Text block:
════

Analysing community health via Google BigQuery

I’ve been a steward for a reasonably large open source community (Silverstripe CMS) for over a decade. My various roles working at the main sponsor of this community (Silverstripe Ltd) put me in a privileged position to talk to many awesome folks in this community, and influence the direction of the product. But along the way, I’ve also accumulated a lot of anecdotes, bias and gut feel about the “shape” of our community and its contributions. This is especially true when applied to a global community when looking out from our little “filter bubble” at the headquarters in Wellington, New Zealand.

In 2021, my interests in data wrangling and telling stories with it converged with a need for some clarity around the health of this community. Using Google BigQuery and Google Data Studio, I was able to surface these complex relationships to a wide range of people, with many surprising insights to myself and others.

This post focuses on the approach I have taken to gather and present this data set, rather than interpreting the results. Since it is 99% based on public data, the reports is free to view online (updated daily).

Overview of report

Github’s Data Hoarding

Github is the preferred tool for many interactions in open source communities, especially around code and issues. Thankfully, Github maintains githubarchive.org as a “long-term memory” of these interactions in Google BigQuery. Every time a pull request is opened, an issue is closed, or a comment is submitted, it creates a Github event. These events are tracked in a public “big data” set with all of their metadata, making it a treasure trove for insights.

════

Action item:
Write out the entire post on analyzing community health with Google BigQuery, word for word. The items that come next are separate material and have no connection to the post.

Records supplied:
════

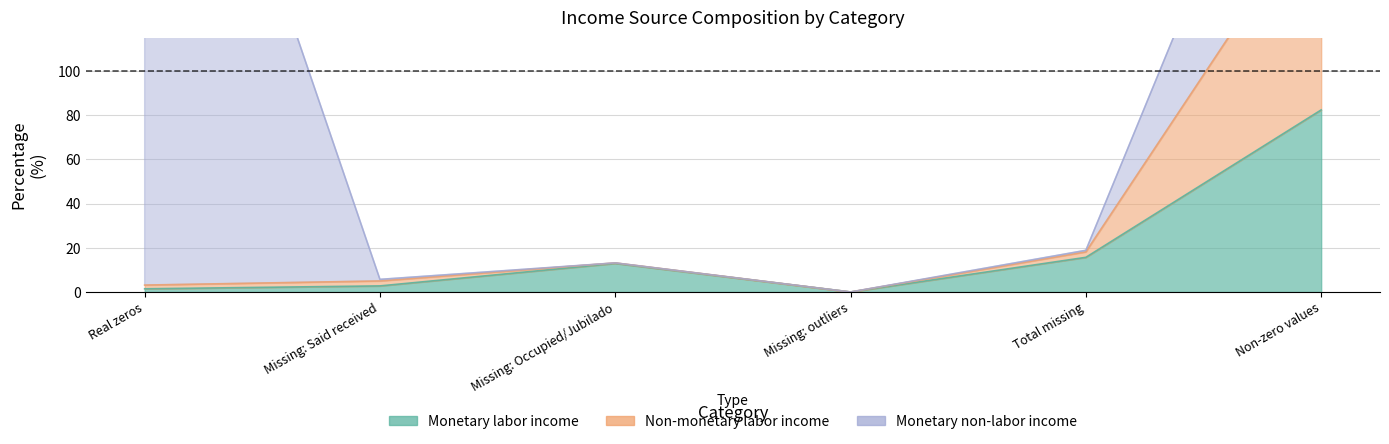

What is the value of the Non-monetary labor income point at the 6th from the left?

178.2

════

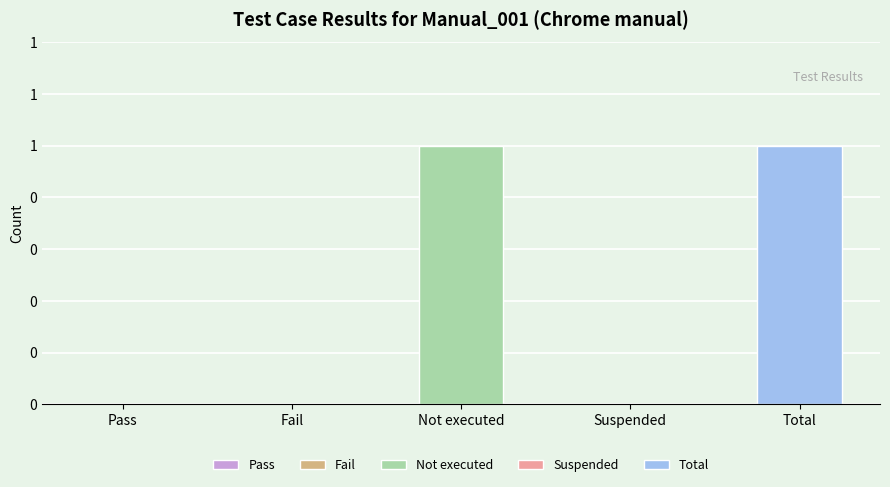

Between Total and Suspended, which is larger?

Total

════

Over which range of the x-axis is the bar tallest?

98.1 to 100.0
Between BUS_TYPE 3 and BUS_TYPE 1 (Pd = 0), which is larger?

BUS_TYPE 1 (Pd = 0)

════

The completed task:
Analysing community health via Google BigQuery

I’ve been a steward for a reasonably large open source community (Silverstripe CMS) for over a decade. My various roles working at the main sponsor of this community (Silverstripe Ltd) put me in a privileged position to talk to many awesome folks in this community, and influence the direction of the product. But along the way, I’ve also accumulated a lot of anecdotes, bias and gut feel about the “shape” of our community and its contributions. This is especially true when applied to a global community when looking out from our little “filter bubble” at the headquarters in Wellington, New Zealand.

In 2021, my interests in data wrangling and telling stories with it converged with a need for some clarity around the health of this community. Using Google BigQuery and Google Data Studio, I was able to surface these complex relationships to a wide range of people, with many surprising insights to myself and others.

This post focuses on the approach I have taken to gather and present this data set, rather than interpreting the results. Since it is 99% based on public data, the reports is free to view online (updated daily).

Overview of report

Github’s Data Hoarding

Github is the preferred tool for many interactions in open source communities, especially around code and issues. Thankfully, Github maintains githubarchive.org as a “long-term memory” of these interactions in Google BigQuery. Every time a pull request is opened, an issue is closed, or a comment is submitted, it creates a Github event. These events are tracked in a public “big data” set with all of their metadata, making it a treasure trove for insights.